WHAT YOU NEED TO DO:
Of the records that follow, copy only the lines from the line containing "M 44,1588 L" to the line containing "<!-- minor -->", both included, exactly as written.

(Stored data entries)
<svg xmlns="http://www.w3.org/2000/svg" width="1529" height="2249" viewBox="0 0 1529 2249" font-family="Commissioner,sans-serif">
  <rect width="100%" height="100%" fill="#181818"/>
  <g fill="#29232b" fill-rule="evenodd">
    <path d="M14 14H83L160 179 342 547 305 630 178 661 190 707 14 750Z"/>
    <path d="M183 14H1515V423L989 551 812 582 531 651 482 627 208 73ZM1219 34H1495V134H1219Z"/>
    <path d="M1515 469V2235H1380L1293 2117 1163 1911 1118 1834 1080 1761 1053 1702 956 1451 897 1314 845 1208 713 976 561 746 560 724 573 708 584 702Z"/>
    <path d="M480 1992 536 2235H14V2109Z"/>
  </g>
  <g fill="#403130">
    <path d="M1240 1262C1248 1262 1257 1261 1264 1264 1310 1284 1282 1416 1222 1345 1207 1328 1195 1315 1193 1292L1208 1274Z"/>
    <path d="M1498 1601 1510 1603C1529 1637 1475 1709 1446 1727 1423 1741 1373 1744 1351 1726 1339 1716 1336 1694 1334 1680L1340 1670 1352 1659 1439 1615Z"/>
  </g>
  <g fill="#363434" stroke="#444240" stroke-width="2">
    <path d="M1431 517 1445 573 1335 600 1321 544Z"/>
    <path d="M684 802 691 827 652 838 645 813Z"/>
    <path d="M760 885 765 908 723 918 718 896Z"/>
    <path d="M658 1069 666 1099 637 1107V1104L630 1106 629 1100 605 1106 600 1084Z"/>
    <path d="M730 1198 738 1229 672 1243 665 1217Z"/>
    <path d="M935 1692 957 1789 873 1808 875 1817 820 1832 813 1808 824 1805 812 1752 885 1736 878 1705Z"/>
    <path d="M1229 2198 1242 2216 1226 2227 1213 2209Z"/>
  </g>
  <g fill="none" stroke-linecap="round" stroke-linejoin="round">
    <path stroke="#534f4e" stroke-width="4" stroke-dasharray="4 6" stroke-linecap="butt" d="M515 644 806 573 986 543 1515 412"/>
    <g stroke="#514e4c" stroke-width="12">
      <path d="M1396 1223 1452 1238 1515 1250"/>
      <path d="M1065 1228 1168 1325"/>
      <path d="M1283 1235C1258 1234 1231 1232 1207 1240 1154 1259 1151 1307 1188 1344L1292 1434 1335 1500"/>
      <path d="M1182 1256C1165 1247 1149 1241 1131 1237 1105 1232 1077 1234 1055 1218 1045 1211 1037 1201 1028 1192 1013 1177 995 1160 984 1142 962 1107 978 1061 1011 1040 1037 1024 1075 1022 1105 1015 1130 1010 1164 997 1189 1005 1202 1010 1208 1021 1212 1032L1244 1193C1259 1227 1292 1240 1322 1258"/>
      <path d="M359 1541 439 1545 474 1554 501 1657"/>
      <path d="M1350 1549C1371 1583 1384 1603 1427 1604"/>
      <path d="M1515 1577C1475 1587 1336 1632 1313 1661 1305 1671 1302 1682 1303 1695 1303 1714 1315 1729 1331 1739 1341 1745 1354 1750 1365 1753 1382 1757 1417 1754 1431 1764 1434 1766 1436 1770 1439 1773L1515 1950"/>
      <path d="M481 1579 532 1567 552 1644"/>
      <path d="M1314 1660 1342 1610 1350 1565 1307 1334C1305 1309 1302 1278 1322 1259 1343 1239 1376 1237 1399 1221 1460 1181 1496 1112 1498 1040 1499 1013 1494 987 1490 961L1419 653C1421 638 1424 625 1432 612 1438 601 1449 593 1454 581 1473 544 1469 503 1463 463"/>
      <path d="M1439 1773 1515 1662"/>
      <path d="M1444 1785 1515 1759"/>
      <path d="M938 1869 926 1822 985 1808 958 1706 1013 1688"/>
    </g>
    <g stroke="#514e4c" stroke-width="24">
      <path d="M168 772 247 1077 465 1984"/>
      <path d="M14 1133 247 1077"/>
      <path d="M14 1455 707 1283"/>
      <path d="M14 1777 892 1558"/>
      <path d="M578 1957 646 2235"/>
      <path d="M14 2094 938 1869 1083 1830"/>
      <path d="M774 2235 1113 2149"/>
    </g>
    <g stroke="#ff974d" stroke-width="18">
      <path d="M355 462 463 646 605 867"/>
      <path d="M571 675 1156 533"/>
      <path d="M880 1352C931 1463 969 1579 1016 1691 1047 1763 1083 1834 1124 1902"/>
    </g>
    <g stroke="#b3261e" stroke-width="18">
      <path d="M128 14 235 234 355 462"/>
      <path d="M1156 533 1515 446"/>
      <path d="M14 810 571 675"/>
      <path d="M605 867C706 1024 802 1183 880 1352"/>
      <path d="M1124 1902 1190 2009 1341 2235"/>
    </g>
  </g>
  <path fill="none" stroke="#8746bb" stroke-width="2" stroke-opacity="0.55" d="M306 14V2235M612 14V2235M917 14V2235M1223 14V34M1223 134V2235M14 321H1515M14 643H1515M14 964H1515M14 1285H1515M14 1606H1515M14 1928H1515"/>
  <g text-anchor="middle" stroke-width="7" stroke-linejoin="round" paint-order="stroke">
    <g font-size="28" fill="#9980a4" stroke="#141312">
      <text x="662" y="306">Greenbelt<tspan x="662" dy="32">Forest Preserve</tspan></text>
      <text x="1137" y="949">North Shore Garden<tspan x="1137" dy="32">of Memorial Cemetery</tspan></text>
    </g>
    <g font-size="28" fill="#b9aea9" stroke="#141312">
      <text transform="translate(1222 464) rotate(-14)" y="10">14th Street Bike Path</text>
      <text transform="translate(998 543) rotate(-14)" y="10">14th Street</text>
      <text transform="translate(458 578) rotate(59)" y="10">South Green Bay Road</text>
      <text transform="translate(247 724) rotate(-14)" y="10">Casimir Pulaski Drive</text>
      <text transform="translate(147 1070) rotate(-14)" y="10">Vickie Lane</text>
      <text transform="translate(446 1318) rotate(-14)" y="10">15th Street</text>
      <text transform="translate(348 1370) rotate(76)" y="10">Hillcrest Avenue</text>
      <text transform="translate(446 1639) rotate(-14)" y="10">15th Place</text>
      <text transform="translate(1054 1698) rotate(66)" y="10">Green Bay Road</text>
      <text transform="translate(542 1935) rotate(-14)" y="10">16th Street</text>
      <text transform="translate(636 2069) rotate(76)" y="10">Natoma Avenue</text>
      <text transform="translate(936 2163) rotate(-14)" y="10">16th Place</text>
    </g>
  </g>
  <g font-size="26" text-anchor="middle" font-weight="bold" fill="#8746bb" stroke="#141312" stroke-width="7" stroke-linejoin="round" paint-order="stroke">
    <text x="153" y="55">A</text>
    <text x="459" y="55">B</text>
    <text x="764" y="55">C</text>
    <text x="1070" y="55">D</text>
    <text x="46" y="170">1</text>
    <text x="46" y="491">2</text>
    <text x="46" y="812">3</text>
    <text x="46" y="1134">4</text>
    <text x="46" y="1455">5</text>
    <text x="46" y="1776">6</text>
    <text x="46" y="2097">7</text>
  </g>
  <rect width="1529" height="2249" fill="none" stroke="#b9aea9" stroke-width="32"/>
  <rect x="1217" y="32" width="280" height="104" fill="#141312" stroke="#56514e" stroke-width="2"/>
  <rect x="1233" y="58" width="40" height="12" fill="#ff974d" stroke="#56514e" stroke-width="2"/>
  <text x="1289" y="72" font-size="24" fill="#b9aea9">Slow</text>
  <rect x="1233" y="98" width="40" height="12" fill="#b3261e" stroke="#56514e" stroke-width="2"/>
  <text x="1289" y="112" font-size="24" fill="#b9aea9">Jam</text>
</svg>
---
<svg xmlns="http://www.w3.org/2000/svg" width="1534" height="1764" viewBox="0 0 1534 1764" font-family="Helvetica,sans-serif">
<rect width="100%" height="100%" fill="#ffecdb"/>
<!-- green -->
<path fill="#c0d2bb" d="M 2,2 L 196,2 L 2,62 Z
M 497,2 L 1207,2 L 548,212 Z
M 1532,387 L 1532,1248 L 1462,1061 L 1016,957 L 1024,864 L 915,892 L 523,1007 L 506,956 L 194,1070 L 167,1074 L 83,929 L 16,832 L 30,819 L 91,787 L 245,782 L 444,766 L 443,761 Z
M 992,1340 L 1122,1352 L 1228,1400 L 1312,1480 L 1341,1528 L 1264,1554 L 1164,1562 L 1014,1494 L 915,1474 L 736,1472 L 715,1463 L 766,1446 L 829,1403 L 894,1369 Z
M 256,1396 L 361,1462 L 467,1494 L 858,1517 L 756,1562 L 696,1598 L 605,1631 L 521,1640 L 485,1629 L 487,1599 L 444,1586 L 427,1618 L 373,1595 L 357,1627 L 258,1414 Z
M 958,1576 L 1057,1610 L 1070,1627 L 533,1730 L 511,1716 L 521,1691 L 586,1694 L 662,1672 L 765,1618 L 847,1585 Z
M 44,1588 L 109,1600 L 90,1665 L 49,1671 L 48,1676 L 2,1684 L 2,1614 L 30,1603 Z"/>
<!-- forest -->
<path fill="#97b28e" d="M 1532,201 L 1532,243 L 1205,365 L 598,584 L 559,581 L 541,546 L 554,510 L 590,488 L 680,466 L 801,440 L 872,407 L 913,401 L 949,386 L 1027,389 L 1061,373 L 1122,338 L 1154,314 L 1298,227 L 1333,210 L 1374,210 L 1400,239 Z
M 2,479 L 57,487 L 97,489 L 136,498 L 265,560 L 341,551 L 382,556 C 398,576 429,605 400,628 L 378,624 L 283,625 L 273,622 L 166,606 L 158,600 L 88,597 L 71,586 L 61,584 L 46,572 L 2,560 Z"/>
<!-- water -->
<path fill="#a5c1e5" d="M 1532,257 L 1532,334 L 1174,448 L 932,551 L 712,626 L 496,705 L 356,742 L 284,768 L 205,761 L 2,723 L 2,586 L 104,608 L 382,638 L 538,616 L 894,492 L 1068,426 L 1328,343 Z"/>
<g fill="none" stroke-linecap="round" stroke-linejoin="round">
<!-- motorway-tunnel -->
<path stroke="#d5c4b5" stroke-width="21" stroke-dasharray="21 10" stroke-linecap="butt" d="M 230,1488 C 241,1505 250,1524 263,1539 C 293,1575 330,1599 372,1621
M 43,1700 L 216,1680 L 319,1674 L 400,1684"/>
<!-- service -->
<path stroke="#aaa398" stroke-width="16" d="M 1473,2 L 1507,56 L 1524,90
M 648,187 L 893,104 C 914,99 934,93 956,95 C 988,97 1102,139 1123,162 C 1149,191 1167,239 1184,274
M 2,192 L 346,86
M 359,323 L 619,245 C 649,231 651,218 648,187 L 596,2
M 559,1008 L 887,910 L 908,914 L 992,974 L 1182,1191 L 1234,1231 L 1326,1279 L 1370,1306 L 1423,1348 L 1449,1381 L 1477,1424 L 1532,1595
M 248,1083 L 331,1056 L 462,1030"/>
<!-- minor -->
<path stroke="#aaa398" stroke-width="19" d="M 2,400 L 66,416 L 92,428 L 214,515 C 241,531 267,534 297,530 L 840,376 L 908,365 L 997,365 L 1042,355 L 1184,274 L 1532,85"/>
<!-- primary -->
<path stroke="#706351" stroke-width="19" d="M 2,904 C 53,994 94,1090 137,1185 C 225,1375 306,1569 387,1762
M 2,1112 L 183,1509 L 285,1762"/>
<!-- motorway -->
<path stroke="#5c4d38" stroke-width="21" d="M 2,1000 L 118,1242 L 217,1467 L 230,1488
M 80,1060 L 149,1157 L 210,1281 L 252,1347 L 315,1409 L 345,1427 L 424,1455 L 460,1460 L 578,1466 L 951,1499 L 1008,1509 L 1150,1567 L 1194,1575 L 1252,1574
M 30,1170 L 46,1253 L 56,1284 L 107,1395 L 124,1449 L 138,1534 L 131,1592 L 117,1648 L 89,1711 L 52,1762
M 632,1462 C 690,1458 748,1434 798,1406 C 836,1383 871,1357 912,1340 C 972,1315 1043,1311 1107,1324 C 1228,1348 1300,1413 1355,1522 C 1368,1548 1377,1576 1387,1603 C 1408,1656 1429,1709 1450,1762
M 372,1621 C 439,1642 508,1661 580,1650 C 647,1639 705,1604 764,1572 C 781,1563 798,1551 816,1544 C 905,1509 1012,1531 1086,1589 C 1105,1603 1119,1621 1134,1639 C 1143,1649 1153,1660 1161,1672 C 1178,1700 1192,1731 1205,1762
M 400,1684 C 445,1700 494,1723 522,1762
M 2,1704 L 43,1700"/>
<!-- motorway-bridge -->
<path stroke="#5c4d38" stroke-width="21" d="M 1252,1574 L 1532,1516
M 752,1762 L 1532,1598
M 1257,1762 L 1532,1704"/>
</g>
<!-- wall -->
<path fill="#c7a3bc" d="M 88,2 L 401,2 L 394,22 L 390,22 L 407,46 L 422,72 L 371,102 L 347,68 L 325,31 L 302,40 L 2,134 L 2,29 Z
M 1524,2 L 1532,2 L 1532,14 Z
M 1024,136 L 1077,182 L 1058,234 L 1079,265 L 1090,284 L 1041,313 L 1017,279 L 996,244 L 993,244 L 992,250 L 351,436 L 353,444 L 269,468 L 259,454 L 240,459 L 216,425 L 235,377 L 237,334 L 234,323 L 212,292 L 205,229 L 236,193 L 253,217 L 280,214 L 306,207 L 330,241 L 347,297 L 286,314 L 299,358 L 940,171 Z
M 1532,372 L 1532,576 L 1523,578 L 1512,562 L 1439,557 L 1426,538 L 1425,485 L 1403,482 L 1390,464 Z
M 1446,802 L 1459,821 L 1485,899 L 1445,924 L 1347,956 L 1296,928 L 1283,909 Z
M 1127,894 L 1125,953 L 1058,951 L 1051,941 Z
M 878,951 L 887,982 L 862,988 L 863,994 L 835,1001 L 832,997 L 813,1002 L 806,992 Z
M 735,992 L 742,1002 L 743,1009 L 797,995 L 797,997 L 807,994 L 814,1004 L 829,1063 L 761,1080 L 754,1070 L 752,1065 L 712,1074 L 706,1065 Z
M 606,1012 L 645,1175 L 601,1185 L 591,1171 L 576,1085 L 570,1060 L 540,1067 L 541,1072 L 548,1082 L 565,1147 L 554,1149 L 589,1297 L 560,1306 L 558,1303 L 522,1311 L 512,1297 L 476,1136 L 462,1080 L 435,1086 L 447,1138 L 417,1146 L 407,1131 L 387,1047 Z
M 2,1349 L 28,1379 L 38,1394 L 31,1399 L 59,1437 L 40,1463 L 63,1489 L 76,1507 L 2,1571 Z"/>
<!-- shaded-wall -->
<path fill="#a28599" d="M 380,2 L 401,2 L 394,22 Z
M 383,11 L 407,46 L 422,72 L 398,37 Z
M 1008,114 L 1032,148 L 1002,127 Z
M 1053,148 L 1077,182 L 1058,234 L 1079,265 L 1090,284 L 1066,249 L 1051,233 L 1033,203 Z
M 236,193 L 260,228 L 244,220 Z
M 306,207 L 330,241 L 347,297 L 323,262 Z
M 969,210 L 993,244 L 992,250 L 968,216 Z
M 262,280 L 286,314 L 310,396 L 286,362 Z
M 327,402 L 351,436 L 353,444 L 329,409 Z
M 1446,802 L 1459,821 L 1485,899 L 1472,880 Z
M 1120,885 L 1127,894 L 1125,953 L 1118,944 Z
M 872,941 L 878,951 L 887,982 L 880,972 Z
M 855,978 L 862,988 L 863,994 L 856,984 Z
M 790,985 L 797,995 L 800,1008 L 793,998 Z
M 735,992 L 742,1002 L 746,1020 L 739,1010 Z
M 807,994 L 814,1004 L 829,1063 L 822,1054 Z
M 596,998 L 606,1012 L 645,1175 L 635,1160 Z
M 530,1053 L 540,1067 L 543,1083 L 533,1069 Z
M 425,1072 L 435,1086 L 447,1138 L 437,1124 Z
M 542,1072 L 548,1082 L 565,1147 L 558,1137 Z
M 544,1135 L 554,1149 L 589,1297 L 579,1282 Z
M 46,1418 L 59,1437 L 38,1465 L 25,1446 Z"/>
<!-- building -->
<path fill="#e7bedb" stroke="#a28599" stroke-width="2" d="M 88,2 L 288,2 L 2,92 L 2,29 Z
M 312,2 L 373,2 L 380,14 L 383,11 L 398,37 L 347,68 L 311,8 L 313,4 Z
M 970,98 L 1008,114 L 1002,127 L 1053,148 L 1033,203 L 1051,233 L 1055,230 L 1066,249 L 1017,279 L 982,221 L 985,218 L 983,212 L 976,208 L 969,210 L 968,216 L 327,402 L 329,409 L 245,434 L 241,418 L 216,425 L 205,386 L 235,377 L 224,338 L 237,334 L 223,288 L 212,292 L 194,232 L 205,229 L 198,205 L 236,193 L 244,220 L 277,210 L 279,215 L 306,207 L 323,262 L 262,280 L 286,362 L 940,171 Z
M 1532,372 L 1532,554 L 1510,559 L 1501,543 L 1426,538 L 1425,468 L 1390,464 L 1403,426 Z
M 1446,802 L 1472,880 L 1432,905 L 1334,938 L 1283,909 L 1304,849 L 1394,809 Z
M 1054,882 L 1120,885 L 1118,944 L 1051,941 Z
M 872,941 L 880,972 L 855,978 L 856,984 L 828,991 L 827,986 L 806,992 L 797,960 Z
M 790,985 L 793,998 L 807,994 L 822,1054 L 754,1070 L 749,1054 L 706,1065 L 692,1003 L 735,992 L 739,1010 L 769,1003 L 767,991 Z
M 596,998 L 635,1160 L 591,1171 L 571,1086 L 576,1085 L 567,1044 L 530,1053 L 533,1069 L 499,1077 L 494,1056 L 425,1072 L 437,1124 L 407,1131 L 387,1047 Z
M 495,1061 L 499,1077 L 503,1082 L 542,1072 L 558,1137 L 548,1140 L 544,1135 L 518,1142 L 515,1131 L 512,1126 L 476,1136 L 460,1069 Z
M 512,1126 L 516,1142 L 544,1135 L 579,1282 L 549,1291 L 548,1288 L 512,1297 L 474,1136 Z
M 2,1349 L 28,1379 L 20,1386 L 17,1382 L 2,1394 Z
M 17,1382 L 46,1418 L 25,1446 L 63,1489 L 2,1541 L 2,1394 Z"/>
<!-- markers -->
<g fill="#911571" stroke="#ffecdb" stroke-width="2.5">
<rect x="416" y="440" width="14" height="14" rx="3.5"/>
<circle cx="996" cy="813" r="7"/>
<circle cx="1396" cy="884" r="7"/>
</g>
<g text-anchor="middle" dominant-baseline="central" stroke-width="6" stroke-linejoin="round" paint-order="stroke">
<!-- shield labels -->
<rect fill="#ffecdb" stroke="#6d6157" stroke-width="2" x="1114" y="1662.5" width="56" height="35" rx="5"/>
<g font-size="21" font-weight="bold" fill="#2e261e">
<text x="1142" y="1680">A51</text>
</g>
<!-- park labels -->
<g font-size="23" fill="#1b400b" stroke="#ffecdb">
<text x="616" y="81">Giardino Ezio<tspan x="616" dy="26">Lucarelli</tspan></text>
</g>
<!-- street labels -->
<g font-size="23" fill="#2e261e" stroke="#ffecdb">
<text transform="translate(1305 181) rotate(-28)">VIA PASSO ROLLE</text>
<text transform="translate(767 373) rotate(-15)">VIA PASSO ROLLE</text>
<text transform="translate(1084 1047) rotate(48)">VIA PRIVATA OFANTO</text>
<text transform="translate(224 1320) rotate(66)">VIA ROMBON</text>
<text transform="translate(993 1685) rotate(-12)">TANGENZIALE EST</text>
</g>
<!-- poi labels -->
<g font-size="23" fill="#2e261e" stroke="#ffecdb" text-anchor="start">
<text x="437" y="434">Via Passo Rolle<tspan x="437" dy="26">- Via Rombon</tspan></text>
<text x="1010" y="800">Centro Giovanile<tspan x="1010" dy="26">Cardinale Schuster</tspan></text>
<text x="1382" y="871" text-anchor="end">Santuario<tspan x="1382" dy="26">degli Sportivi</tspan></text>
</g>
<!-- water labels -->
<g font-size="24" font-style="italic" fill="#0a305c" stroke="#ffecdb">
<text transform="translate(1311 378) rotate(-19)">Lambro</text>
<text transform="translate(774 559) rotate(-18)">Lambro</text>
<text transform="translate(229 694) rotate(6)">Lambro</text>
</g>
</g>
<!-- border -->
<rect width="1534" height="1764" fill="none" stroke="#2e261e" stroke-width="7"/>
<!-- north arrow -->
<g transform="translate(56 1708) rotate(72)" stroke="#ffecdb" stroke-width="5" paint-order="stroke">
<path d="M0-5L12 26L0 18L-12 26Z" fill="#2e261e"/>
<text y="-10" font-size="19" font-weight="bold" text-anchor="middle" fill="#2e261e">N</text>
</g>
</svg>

SOLUTION FOR THIS TASK:
M 44,1588 L 109,1600 L 90,1665 L 49,1671 L 48,1676 L 2,1684 L 2,1614 L 30,1603 Z"/>
<!-- forest -->
<path fill="#97b28e" d="M 1532,201 L 1532,243 L 1205,365 L 598,584 L 559,581 L 541,546 L 554,510 L 590,488 L 680,466 L 801,440 L 872,407 L 913,401 L 949,386 L 1027,389 L 1061,373 L 1122,338 L 1154,314 L 1298,227 L 1333,210 L 1374,210 L 1400,239 Z
M 2,479 L 57,487 L 97,489 L 136,498 L 265,560 L 341,551 L 382,556 C 398,576 429,605 400,628 L 378,624 L 283,625 L 273,622 L 166,606 L 158,600 L 88,597 L 71,586 L 61,584 L 46,572 L 2,560 Z"/>
<!-- water -->
<path fill="#a5c1e5" d="M 1532,257 L 1532,334 L 1174,448 L 932,551 L 712,626 L 496,705 L 356,742 L 284,768 L 205,761 L 2,723 L 2,586 L 104,608 L 382,638 L 538,616 L 894,492 L 1068,426 L 1328,343 Z"/>
<g fill="none" stroke-linecap="round" stroke-linejoin="round">
<!-- motorway-tunnel -->
<path stroke="#d5c4b5" stroke-width="21" stroke-dasharray="21 10" stroke-linecap="butt" d="M 230,1488 C 241,1505 250,1524 263,1539 C 293,1575 330,1599 372,1621
M 43,1700 L 216,1680 L 319,1674 L 400,1684"/>
<!-- service -->
<path stroke="#aaa398" stroke-width="16" d="M 1473,2 L 1507,56 L 1524,90
M 648,187 L 893,104 C 914,99 934,93 956,95 C 988,97 1102,139 1123,162 C 1149,191 1167,239 1184,274
M 2,192 L 346,86
M 359,323 L 619,245 C 649,231 651,218 648,187 L 596,2
M 559,1008 L 887,910 L 908,914 L 992,974 L 1182,1191 L 1234,1231 L 1326,1279 L 1370,1306 L 1423,1348 L 1449,1381 L 1477,1424 L 1532,1595
M 248,1083 L 331,1056 L 462,1030"/>
<!-- minor -->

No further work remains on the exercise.